Title : Generalizing the Detection of Interactions in Clinical Guidelines

Presenter Veruska Zamborlini
Abstract I'll present about the paper recently presented at HealthINF conference in Rome. This paper presents a method for formally representing Computer-Interpretable Guidelines to deal with multimorbidity. Although some approaches for merging guidelines exist, improvements are still required for combining several sources of information and coping with possibly conflicting pieces of evidence coming from clinical studies. Our main contribution is twofold: (i) we provide general models and rules for representing guidelines that expresses evidence as causation beliefs; (ii) we introduce a mechanism to exploit external medical knowledge acquired from Linked Open Data (Drugbank, Sider, DIKB) to detect potential interactions between recommendations. We apply this framework to merge three guidelines (Osteoarthritis, Diabetes, and Hypertension) in order to illustrate the capability of this approach for detecting potential conflicts between guidelines and eventually propose alternatives.

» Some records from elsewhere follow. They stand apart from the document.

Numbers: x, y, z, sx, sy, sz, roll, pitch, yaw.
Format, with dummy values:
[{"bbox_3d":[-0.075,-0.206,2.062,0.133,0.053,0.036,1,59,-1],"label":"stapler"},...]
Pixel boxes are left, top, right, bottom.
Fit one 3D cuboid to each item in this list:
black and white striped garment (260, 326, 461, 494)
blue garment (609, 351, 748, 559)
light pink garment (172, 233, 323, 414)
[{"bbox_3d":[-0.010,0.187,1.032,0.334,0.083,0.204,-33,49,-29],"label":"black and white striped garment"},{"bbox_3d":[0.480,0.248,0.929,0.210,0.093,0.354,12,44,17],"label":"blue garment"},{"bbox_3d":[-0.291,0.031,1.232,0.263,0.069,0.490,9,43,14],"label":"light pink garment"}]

Title : Semantic Processing of Medical Text with NLP tools

Presenter Zhisheng Huang
Abstract Relation extraction from medical text by using NLP tools has been considered to be one of the important topics in medical knowledge processing. Enhancing those NLP tools with the semantic processing by using some kinds of domain knowledge, such as medical ontologies, would improve the efficiency of medical knowledge extraction. In this talk, we will present an approach how to use the XMedLan NLP tool to obtain the semantic representation of medical knowledge with well-known medical ontologies such as UMLS and SNOMED CT. We will report two use cases of the semantic processing of medical knowledge. The first use case is how to semi-automatically use a rule-based formalization of eligibility criteria for clinical trials when processing clinical text. The second use case is how to convert unstructured knowledge in medical guidelines into structured ones, and how they can be used in searching for new and relevant evidences for evidence-based medical guideline updates.